Na próxima semana, o calendário econômico dos EUA apresentará dados de emprego e os PMIs Flash da S&P Global, enquanto os dirigentes do Fed entram em seu período de silêncio antes da reunião de política monetária de 29 de julho.

Perspectiva técnica do XAU/USD: Ouro se recupera, mas mantém viés de baixa

O preço do ouro tem um viés de baixa, pois a tendência de queda se estende apesar do XAU recuperar a marca de US$ 4.000 após um repique de US$ 3.959. No entanto, o momentum permanece negativo, com o Índice de Força Relativa (RSI) em território de baixa, abaixo de seu nível neutro de 50. Isso sinaliza que quedas adicionais no XAU/USD são esperadas, a menos que os compradores consigam superar os níveis técnicos de resistência chave.

Para uma continuação da tendência de baixa, o primeiro suporte é o nível psicológico de US$ 4.000. Abaixo deste nível, encontra-se a mínima do dia em US$ 3.959, antes de US$ 3.900. Uma quebra deste último nível exporia a mínima de swing de 28 de outubro de 2025, em US$ 3.886.
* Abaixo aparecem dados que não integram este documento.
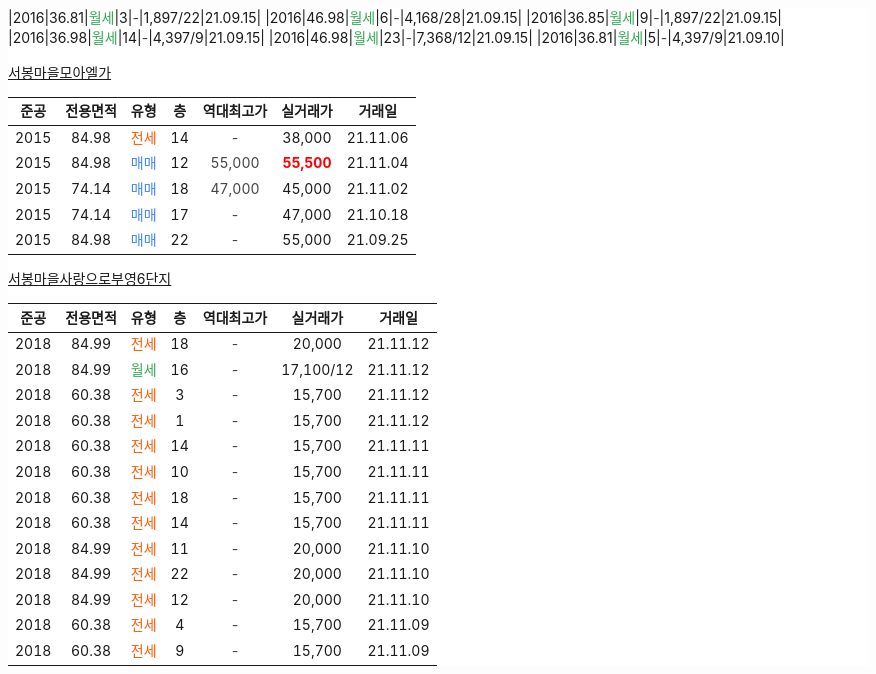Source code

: |2016|36.81|<span style="color:#34A853">월세</span>|3|<span style="color:#444444">-</span>|1,897/22|21.09.15|
|2016|46.98|<span style="color:#34A853">월세</span>|6|<span style="color:#444444">-</span>|4,168/28|21.09.15|
|2016|36.85|<span style="color:#34A853">월세</span>|9|<span style="color:#444444">-</span>|1,897/22|21.09.15|
|2016|36.98|<span style="color:#34A853">월세</span>|14|<span style="color:#444444">-</span>|4,397/9|21.09.15|
|2016|46.98|<span style="color:#34A853">월세</span>|23|<span style="color:#444444">-</span>|7,368/12|21.09.15|
|2016|36.81|<span style="color:#34A853">월세</span>|5|<span style="color:#444444">-</span>|4,397/9|21.09.10|


<script async src="https://pagead2.googlesyndication.com/pagead/js/adsbygoogle.js"></script>

<ins class="adsbygoogle"
     style="display:block"
     data-ad-client="ca-pub-1142216861245946"
     data-ad-slot="4805727019"
     data-ad-format="auto"
     data-full-width-responsive="true"></ins>
<script>
     (adsbygoogle = window.adsbygoogle || []).push({});
</script>


[서봉마을모아엘가](https://search.naver.com/search.naver?query=%EC%84%9C%EB%B4%89%EB%A7%88%EC%9D%84%EB%AA%A8%EC%95%84%EC%97%98%EA%B0%80)

|준공|전용면적|유형|층|역대최고가|실거래가|거래일|
|:---:|:---:|:---:|:---:|:---:|:---:|:---:|
|2015|84.98|<span style="color:#FF5A00">전세</span>|14|<span style="color:#444444">-</span>|38,000|21.11.06|
|2015|84.98|<span style="color:#4285F3">매매</span>|12|<span style="color:#444444">55,000</span>|<b><span style="color:#FF0000">55,500</span></b>|21.11.04|
|2015|74.14|<span style="color:#4285F3">매매</span>|18|<span style="color:#444444">47,000</span>|45,000|21.11.02|
|2015|74.14|<span style="color:#4285F3">매매</span>|17|<span style="color:#444444">-</span>|47,000|21.10.18|
|2015|84.98|<span style="color:#4285F3">매매</span>|22|<span style="color:#444444">-</span>|55,000|21.09.25|

[서봉마을사랑으로부영6단지](https://search.naver.com/search.naver?query=%EC%84%9C%EB%B4%89%EB%A7%88%EC%9D%84%EC%82%AC%EB%9E%91%EC%9C%BC%EB%A1%9C%EB%B6%80%EC%98%816%EB%8B%A8%EC%A7%80)

|준공|전용면적|유형|층|역대최고가|실거래가|거래일|
|:---:|:---:|:---:|:---:|:---:|:---:|:---:|
|2018|84.99|<span style="color:#FF5A00">전세</span>|18|<span style="color:#444444">-</span>|20,000|21.11.12|
|2018|84.99|<span style="color:#34A853">월세</span>|16|<span style="color:#444444">-</span>|17,100/12|21.11.12|
|2018|60.38|<span style="color:#FF5A00">전세</span>|3|<span style="color:#444444">-</span>|15,700|21.11.12|
|2018|60.38|<span style="color:#FF5A00">전세</span>|1|<span style="color:#444444">-</span>|15,700|21.11.12|
|2018|60.38|<span style="color:#FF5A00">전세</span>|14|<span style="color:#444444">-</span>|15,700|21.11.11|
|2018|60.38|<span style="color:#FF5A00">전세</span>|10|<span style="color:#444444">-</span>|15,700|21.11.11|
|2018|60.38|<span style="color:#FF5A00">전세</span>|18|<span style="color:#444444">-</span>|15,700|21.11.11|
|2018|60.38|<span style="color:#FF5A00">전세</span>|14|<span style="color:#444444">-</span>|15,700|21.11.11|
|2018|84.99|<span style="color:#FF5A00">전세</span>|11|<span style="color:#444444">-</span>|20,000|21.11.10|
|2018|84.99|<span style="color:#FF5A00">전세</span>|22|<span style="color:#444444">-</span>|20,000|21.11.10|
|2018|84.99|<span style="color:#FF5A00">전세</span>|12|<span style="color:#444444">-</span>|20,000|21.11.10|
|2018|60.38|<span style="color:#FF5A00">전세</span>|4|<span style="color:#444444">-</span>|15,700|21.11.09|
|2018|60.38|<span style="color:#FF5A00">전세</span>|9|<span style="color:#444444">-</span>|15,700|21.11.09|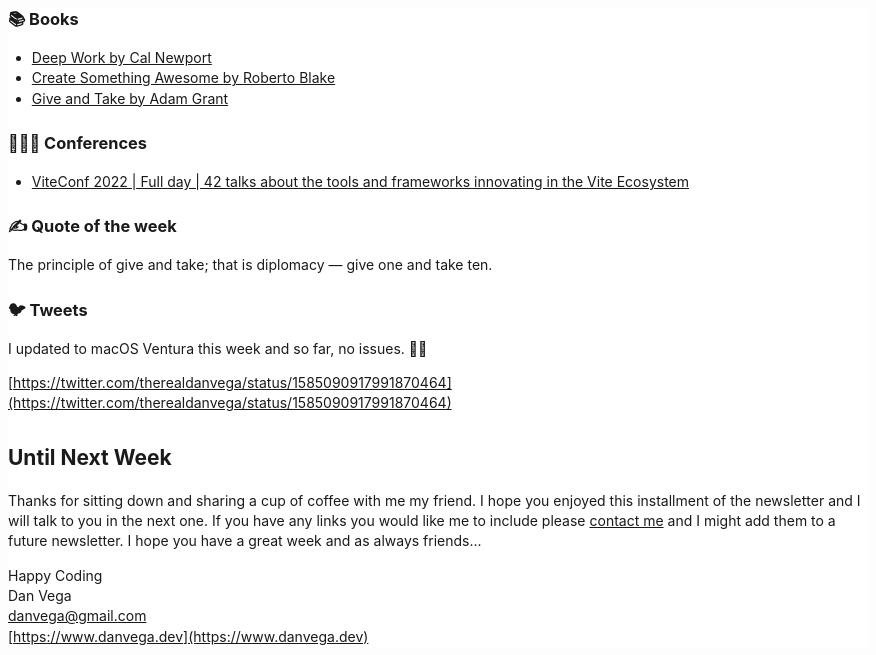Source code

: ### 📚 Books

- [Deep Work by Cal Newport](https://amzn.to/3TRc8TC)
- [Create Something Awesome by Roberto Blake](https://amzn.to/3SKBilz)
- [Give and Take by Adam Grant](https://amzn.to/3zunHYN)

### 👨🏼‍💻 Conferences

- [ViteConf 2022 | Full day | 42 talks about the tools and frameworks innovating in the Vite Ecosystem](https://www.youtube.com/watch?v=Znd11rVHQOE)

### ✍️ Quote of the week

The principle of give and take; that is diplomacy — give one and take ten.

### 🐦 Tweets

I updated to macOS Ventura this week and so far, no issues. 🤞🏻

[https://twitter.com/therealdanvega/status/1585090917991870464](https://twitter.com/therealdanvega/status/1585090917991870464)

## Until Next Week

Thanks for sitting down and sharing a cup of coffee with me my friend. I hope you enjoyed this installment of the newsletter and I will talk to you in the next one. If you have any links you would like me to include please [contact me](http://twitter.com/therealdanvega) and I might add them to a future newsletter. I hope you have a great week and as always friends...

Happy Coding<br/>
Dan Vega<br/>
danvega@gmail.com<br/>
[https://www.danvega.dev](https://www.danvega.dev)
Inversamente, para uma reversão altista, o ouro precisa romper uma linha de tendência de resistência descendente entre US$ 4.125 e US$ 4.175. Acima dessa área, um teste potencial da Média Móvel Simples (SMA) de 50 dias em US$ 4.291 estaria em jogo. Além disso, a SMA de 200 dias em US$ 4.495 representa o próximo obstáculo e, uma vez superado, poderia abrir caminho para US$ 4.500.

Gráfico diário do ouro

Perguntas Frequentes sobre Ouro

Por que as pessoas investem em Ouro?

O ouro desempenha um papel crucial na história humana, sendo amplamente utilizado como reserva de valor e meio de troca. Atualmente, além de seu brilho e uso em joalheria, o metal precioso é visto como um ativo de refúgio seguro, considerado um bom investimento em tempos turbulentos. O ouro também é amplamente visto como uma proteção contra a inflação e contra a desvalorização de moedas, pois não depende de nenhum emissor ou governo específico.

Quem compra mais Ouro?

Os bancos centrais são os maiores detentores de ouro. Em seu objetivo de apoiar suas moedas em tempos turbulentos, os bancos centrais tendem a diversificar suas reservas e comprar ouro para aumentar a percepção de força da economia e da moeda. Altas reservas de ouro podem ser uma fonte de confiança na solvência de um país. Os bancos centrais adicionaram 1.136 toneladas de ouro, no valor de cerca de US$ 70 bilhões, às suas reservas em 2022, de acordo com dados do World Gold Council. Esta é a maior compra anual desde o início dos registros. Bancos centrais de economias emergentes, como China, Índia e Turquia, estão aumentando rapidamente suas reservas de ouro.

Como o preço do Ouro se correlaciona com outros ativos?

O ouro tem uma correlação inversa com o Dólar Americano e os Títulos do Tesouro Americano, ambos importantes ativos de reserva e refúgio. Quando o dólar se deprecia, o ouro tende a subir, permitindo que investidores e bancos centrais diversifiquem seus ativos em tempos turbulentos. O ouro também tem correlação inversa com ativos de risco. Uma alta no mercado de ações tende a enfraquecer o preço do ouro, enquanto quedas em mercados mais arriscados tendem a favorecer o metal precioso.

De que depende o preço do Ouro?

O preço pode variar devido a uma ampla gama de fatores. Instabilidade geopolítica ou temores de uma recessão profunda podem rapidamente fazer o preço do ouro disparar devido ao seu status de refúgio seguro. Como um ativo sem rendimento, o ouro tende a subir com taxas de juros mais baixas, enquanto um custo de dinheiro mais alto geralmente pesa sobre o metal amarelo. Ainda assim, a maioria dos movimentos depende de como o Dólar Americano (USD) se comporta, já que o ativo é precificado em dólares (XAU/USD). Um dólar forte tende a manter o preço do ouro controlado, enquanto um dólar mais fraco provavelmente impulsionará os preços do ouro para cima.